I’ve always put significantly more stock in the winners of the IGF than I have in the more mainstream gaming awards. In particular, I’ve found that the winner of the Seumas McNally Grand Prize is usually worth a play, especially if you’re into game design more generally.
This year’s winner was Titanium Court, a quirky little match-3 hybrid roguelike with more than a few interesting ideas brewing under the proverbial hood. Given how it won both the grand prize and an award for overall game design, I decided to take a look at the public demo over the weekend and see what all the fuss is about.
After doing so, whatever expectations I had about what Titanium Court is or isn’t quickly evaporated into thin air.

What is Titanium Court, then?
Calling this a simple match-3 roguelike would be accurate but also a criminal over-simplification. There’s also a tower defense element that ripples through the experience. Here, you must try to link together different terrain types into groups of three or more, removing them from the board and eventually advancing the story.
Your match-3 puzzling feeds into a neat tower defense loop where you must generate resources to raise troops to fight your enemies. These battles are then auto-resolved, with your little pixels sent to deal with whatever is on the board when you’ve run out of moves.
If that were all there was to it, Titanium Court would be another perfectly engaging roguelike match-3 puzzler; however, this award-winning game from developer AP Thomson is much cleverer than I’m making it sound.
The blend of gameplay is highly engaging, but I think the reason I found Titanium Court so utterly compelling is the narrative layer that joins everything together.

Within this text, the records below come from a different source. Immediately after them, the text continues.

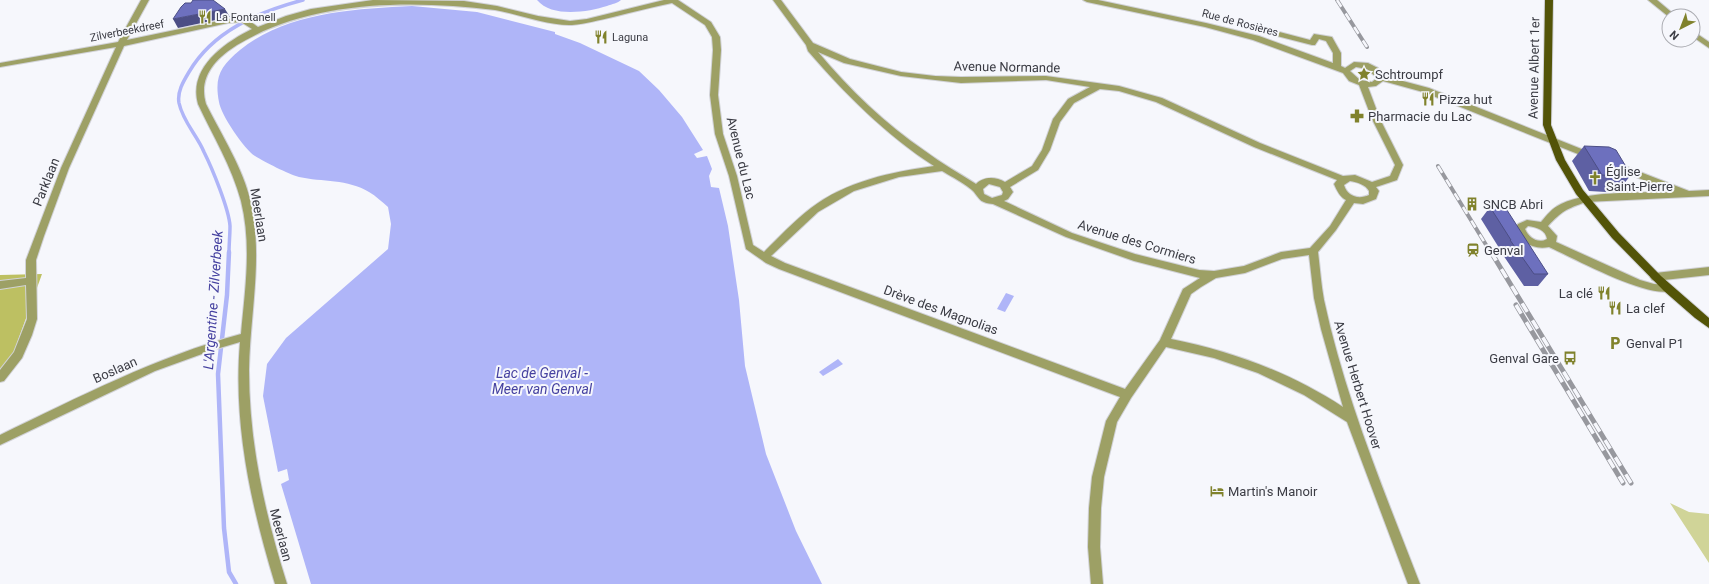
<svg xmlns="http://www.w3.org/2000/svg" width="1709" height="584" viewBox="0 0 1709 584" font-family="Roboto,sans-serif">
<rect width="100%" height="100%" fill="#f6f7fc"/>
<path fill="#d0d498" d="M1670,503l19,9 20,2v49z"/>
<path fill="#bdc062" d="M42,274l-30,83 -12,14v-96z"/>
<path fill="#afb5f8" d="M537,0h84c-3,3 -9,4 -14,6 -19,6 -55,12 -70,-6z
M412,6l65,6 78,20v2l25,9 59,28 20,19 23,27 21,33 -9,4 3,4 10,-2 5,13 -3,7 2,11 8,1 9,38 11,74 6,66 21,88 30,77 26,53h-511l-30,-100 8,-4 -2,-11 -9,3 -15,-76 4,-32 19,-26 102,-89 3,-25 -3,-17c-6,-5 -12,-11 -19,-15 -21,-13 -47,-10 -70,-15 -11,-3 -34,-15 -44,-21 -11,-7 -34,-41 -36,-54 -5,-26 2,-36 21,-52 47,-38 114,-41 172,-44z
M1006,293l8,3 -9,16 -8,-3z
M838,359l5,5 -20,12 -4,-4z"/>
<g fill="none" stroke-linecap="round" stroke-linejoin="round">
<path stroke="#afb5f8" stroke-width="3.5" d="M229,253c0,-9 1,-18 1,-27 -1,-17 -18,-58 -26,-74 -7,-17 -21,-30 -25,-49 -2,-11 4,-21 10,-31 24,-41 69,-60 114,-72"/>
<path stroke="#afb5f8" stroke-width="4.5" d="M229,252l-2,43 -9,79 6,154 5,44 7,12"/>
<g stroke="#d1d2d7" stroke-width="2">
<path id="minor" d="M141,0h8l-22,40 101,-21 17,-1 13,9 28,-11 25,-7 62,-9 91,1 33,5 41,10 32,5 17,-2 77,-19h14l33,22 9,15 1,13 -3,45 5,39 14,42 16,69 11,7c15,-15 30,-31 47,-44 35,-27 81,-36 123,-42 -48,-31 -89,-72 -126,-115l-2,-6 -33,-45h8l32,43 37,16 51,13 34,4 26,1 85,-1 73,10 43,12 98,45 83,33 12,-1 17,7 18,-6 5,-11 -23,-46 -13,-34 -10,-4 -6,-8 -90,-33 -48,-13 -118,-25 -4,-2h15l108,23 53,13 74,27v-10l-7,-12 -7,-2 -4,6h-3l-58,-15 -1,-2 4,-2 53,14 4,-6 18,3 9,16v13l4,2 9,-6 14,1 10,5 6,8 45,12 165,66 1,2 -1,2h-6l-165,-66 -40,-11 -7,5 -8,1 12,32 23,46 -6,15 -21,7 3,4 -3,8 -13,5 -9,-1 -18,27 -18,22c2,16 3,32 6,48 21,98 60,191 96,284h-12l-61,-162 -43,-27 -46,-22 -44,-15 -48,-11 -35,51 -14,24 -13,55 -3,31 -1,39 3,37h-12l-3,-37 1,-39 3,-31 14,-56 14,-24 -341,-128 -13,-6 -20,-14 -17,-73 -14,-42 -5,-39 3,-45 -1,-13 -7,-12 -33,-22c-20,4 -39,9 -59,14 -14,3 -27,7 -41,8 -23,1 -54,-11 -77,-15 -85,-10 -184,-10 -258,35 -22,14 -39,32 -31,59 16,32 37,64 45,99 12,56 -1,111 -2,167 0,74 16,144 38,214h-12c-24,-79 -42,-159 -35,-242l-27,8 -58,21 -155,74v-10c79,-38 156,-78 241,-101 4,-44 11,-89 0,-133 -9,-34 -28,-65 -43,-97 -10,-36 26,-61 54,-75l-11,-7 -13,1 -104,23 -55,122 -25,68 -8,24 1,59 -5,16 -10,23 -18,23 -4,1v-12l14,-18 13,-33 -1,-34 -26,4v-8l26,-3v-18l35,-92 55,-121 -116,20v-4l118,-21zM818,52l26,11 57,13 60,7 85,-3 44,7 -22,12 -15,20 -11,31 -10,16 -27,16c-9,-5 -21,-6 -29,2 -17,-11 -35,-21 -51,-33 -40,-27 -76,-62 -107,-99zM1356,67l11,2 10,9 -5,4 -12,-2 -10,-9zM1100,89l19,2 37,11 98,45 83,33 -3,4c3,7 6,13 12,16l-16,26 -20,22 -29,4 -37,14 -30,5 -15,-1 -64,-16 -63,-21 -68,-32 4,-2 5,-7 -3,-5 28,-17 12,-20 10,-28 14,-19zM942,171c7,4 27,15 32,21 6,8 7,11 19,12l73,33 68,24 66,17 -17,11 -23,51 -35,49 -340,-126 -14,-7 47,-44 36,-21 45,-14zM1350,181c7,1 16,4 19,10v4c-11,5 -22,1 -25,-10zM989,184l11,3 3,5 -1,3 -10,3 -8,-4 -1,-5zM1309,255l5,43 7,31 22,78c-52,-34 -111,-56 -172,-68l20,-45 10,-7 15,-9 29,-5 37,-14z
M1648,0h9l19,16h-7v1z
M1693,31l16,11v6l-16,-11z
M1617,163l72,28 20,-1v6l-123,6c-20,7 -24,9 -38,24l9,10 -1,6 84,38 14,4 16,1 1,3 -1,3c-23,7 -97,-33 -121,-44 -15,3 -28,-4 -34,-18l3,-5 9,-4 14,2c6,-7 11,-14 20,-18 29,-14 80,-11 112,-12l-59,-24 -1,-2 1,-2zM1528,226c8,1 18,4 19,13 -9,5 -18,-1 -22,-10z
M1709,267v8l-54,6 -3,-1 -2,-3 2,-3 3,-1z"/>
</g>
<g stroke="#d1d2d7" stroke-width="2">
<path id="major" d="M1545,0h8l-2,125 14,35 18,30 36,43 42,43 48,42v10l-14,-10 -31,-27 -52,-53 -36,-44 -20,-34 -13,-35z"/>
</g>
<use href="#minor" fill="#9da065" fill-rule="evenodd"/>
<use href="#major" fill="#535408" fill-rule="evenodd"/>
<g stroke="#97989e" stroke-width="4">
<path id="rail-far1" d="M1337,0l30,47
M1438,166l53,87"/>
</g>
<g stroke="#97989e" stroke-width="5">
<path id="rail" d="M1491,252l140,231
M1516,305l107,178"/>
</g>
<use href="#rail-far1" stroke="#f6f7fc" stroke-width="2.5" stroke-dasharray="8" stroke-linecap="butt"/>
<use href="#rail" stroke="#f6f7fc" stroke-width="3.5" stroke-dasharray="10" stroke-linecap="butt"/>
</g>
<path fill="#5e60a3" d="M1584,146l47,29 -13,16 -10,-1 -2,2 -17,-1 -17,-30z
M1490,207l58,67 -10,12h-14l-23,-34v-1l-20,-32z"/>
<path fill="#4c4e85" d="M225,9l5,8 -52,11 -5,-9z"/>
<path fill="#6d70be" stroke="#4c4e85" d="M193,0h20l12,9 -52,10 8,-12 4,-4h6z
M1584,146l25,1 7,3 15,25 -11,-1 -1,2 -17,-1z
M1490,207h15l43,67h-14l-24,-34h1z"/>
<defs>
<g id="restaurant-bare" transform="scale(1.08)"><path d="M-5-6h1v4h1v-4h1v4h1v-4h1v5L-1.5 .5V6h-2V.5L-5-1ZM5-6V6H3V1.5H1.5Q1.5-4 5-6Z" fill="#80822c" stroke="#f6f7fc" stroke-width="2.5" paint-order="stroke"/></g>
<g id="sight-bare" transform="scale(1.08)"><path d="M0-6L1.8-2.2L6-1.7L2.9 1.2L3.7 5.4L0 3.3L-3.7 5.4L-2.9 1.2L-6-1.7L-1.8-2.2Z" fill="#80822c" stroke="#f6f7fc" stroke-width="2.5" paint-order="stroke"/></g>
<g id="pharmacy-bare" transform="scale(1.08)"><path d="M-2-6h4v4h4v4h-4v4h-4v-4h-4v-4h4Z" fill="#80822c" stroke="#f6f7fc" stroke-width="2.5" paint-order="stroke"/></g>
<g id="church-bare" transform="scale(1.08)"><path d="M-1.2-6h2.4v3.5h3.3v2.4h-3.3V6h-2.4V-.1h-3.3v-2.4h3.3Z" fill="#80822c" stroke="#f6f7fc" stroke-width="2.5" paint-order="stroke"/></g>
<g id="building-bare" transform="scale(1.08)"><path d="M-4-6H4V6H1V3H-1V6H-4ZM-2.5-4.3h1.7v1.8h-1.7ZM.8-4.3h1.7v1.8H.8ZM-2.5-1h1.7V.8h-1.7ZM.8-1h1.7V.8H.8Z" fill="#80822c" stroke="#f6f7fc" stroke-width="2.5" paint-order="stroke"/></g>
<g id="station-bare" transform="scale(1.08)"><path d="M-3-6H3Q5-6 5-4V2Q5 4 3 4L4.5 6H3L1.5 4h-3L-3 6H-4.5L-3 4Q-5 4-5 2V-4Q-5-6-3-6ZM-3.5-4v3h7v-3ZM-3.5 1v1.5H-2V1ZM2 1v1.5H3.5V1Z" fill="#80822c" stroke="#f6f7fc" stroke-width="2.5" paint-order="stroke"/></g>
<g id="parking-bare" transform="scale(1.08)"><path d="M-3.5-5.5H1a3.5 3.5 0 0 1 0 7H-1V5.5H-3.5ZM-1-3.4V-.6H.8a1.4 1.4 0 0 0 0-2.8Z" fill="#80822c" stroke="#f6f7fc" stroke-width="2.5" paint-order="stroke"/></g>
<g id="bus-bare" transform="scale(1.08)"><path d="M-5-6H5V4H4V6H2V4H-2V6H-4V4H-5ZM-3.5-4V0h7V-4ZM-3.5 1.2v1.5H-2V1.2ZM2 1.2v1.5H3.5V1.2Z" fill="#80822c" stroke="#f6f7fc" stroke-width="2.5" paint-order="stroke"/></g>
<g id="hotel-bare" transform="scale(1.08)"><path d="M-6-4.5h1.5V1H6V5H4.5V3h-9V5H-6ZM-4 0a1.8 1.8 0 1 1 3.6 0ZM.5 0V-2.5h3Q6-2.5 6 0Z" fill="#80822c" stroke="#f6f7fc" stroke-width="2.5" paint-order="stroke"/></g>
</defs>
<g fill-rule="evenodd">
<use href="#restaurant-bare" x="205" y="17"/>
<use href="#restaurant-bare" x="601" y="37"/>
<use href="#sight-bare" x="1364" y="74"/>
<use href="#restaurant-bare" x="1428" y="99"/>
<use href="#pharmacy-bare" x="1357" y="116"/>
<use href="#church-bare" x="1595" y="178"/>
<use href="#building-bare" x="1472" y="204"/>
<use href="#station-bare" x="1473" y="250"/>
<use href="#restaurant-bare" x="1604" y="293"/>
<use href="#restaurant-bare" x="1615" y="308"/>
<use href="#parking-bare" x="1615" y="343"/>
<use href="#bus-bare" x="1570" y="358"/>
<use href="#hotel-bare" x="1217" y="491"/>
</g>
<g text-anchor="middle" dominant-baseline="central" stroke-width="4" stroke-linejoin="round" paint-order="stroke">
<g font-size="11" fill="#3b3c44" stroke="#f6f7fc" text-anchor="start">
<text x="216" y="17">La Fontanell</text>
<text x="612" y="37">Laguna</text>
</g>
<g font-size="11" fill="#3b3c44" stroke="#f6f7fc">
<text transform="translate(1240 23) rotate(15)">Rue de Rosières</text>
<text transform="translate(127 31) rotate(-11)">Zilverbeekdreef</text>
</g>
<g font-size="13" fill="#3b3c44" stroke="#f6f7fc">
<text transform="translate(1007 67) rotate(1)">Avenue Normande</text>
<text transform="translate(1534 68) rotate(-89)">Avenue Albert 1er</text>
<text transform="translate(741 158) rotate(76)">Avenue du Lac</text>
<text transform="translate(46 182) rotate(-68)">Parklaan</text>
<text transform="translate(259 215) rotate(81)">Meerlaan</text>
<text transform="translate(1137 242) rotate(17)">Avenue des Cormiers</text>
<text transform="translate(941 310) rotate(20)">Drève des Magnolias</text>
<text transform="translate(115 370) rotate(-24)">Boslaan</text>
<text transform="translate(1358 385) rotate(73)">Avenue Herbert Hoover</text>
<text transform="translate(281 535) rotate(75)">Meerlaan</text>
</g>
<g font-size="13" fill="#3b3c44" stroke="#f6f7fc" text-anchor="start">
<text x="1375" y="74">Schtroumpf</text>
<text x="1439" y="99">Pizza hut</text>
<text x="1368" y="116">Pharmacie du Lac</text>
<text x="1606" y="171">Église<tspan x="1606" dy="15">Saint-Pierre</tspan></text>
<text x="1483" y="204">SNCB Abri</text>
<text x="1484" y="250">Genval</text>
<text x="1593" y="293" text-anchor="end">La clé</text>
<text x="1626" y="308">La clef</text>
<text x="1626" y="343">Genval P1</text>
<text x="1559" y="358" text-anchor="end">Genval Gare</text>
<text x="1228" y="491">Martin's Manoir</text>
</g>
<g font-size="14" font-style="italic" fill="#4541a0" stroke="#f6f7fc">
<text transform="translate(213 300) rotate(-86)">L'Argentine - Zilverbeek</text>
<text x="542" y="373">Lac de Genval -<tspan x="542" dy="16">Meer van Genval</tspan></text>
</g>
</g>
<g transform="translate(1681 28) rotate(222)"><circle r="19" fill="#f6f7fc" stroke="#abacb2"/>
<path d="M0-3L7 15L0 10L-7 15Z" fill="#80822c"/>
<text y="-6" font-size="11" font-weight="bold" text-anchor="middle" fill="#3b3c44">N</text>
</g>
</svg>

Not only does the story advance the gameplay in a bunch of really interesting ways, but it’s also thoroughly absurd. There’s not much that joins them from a gameplay perspective, but I was constantly reminded of the spirit of The Stanley Parable, a true favourite of mine.

When is the Titanium Court release date?
After playing the demo, I was immediately interested in finding out when Titanium Court would be finished and back in my grubby hands.
Those loveable scamps at Fellow Traveller are handling publishing duties, but so far the only thing that has escaped their collective lips is a very general release window of 2026.
That means I’ve got some waiting to do until Titanium Court is complete and ready to be played. Yet, after trying out the public demo on Steam, which is playable on both Windows PC and Mac, I’m completely sold on this oddball video game, and I recommend you join me in getting excited for its full release.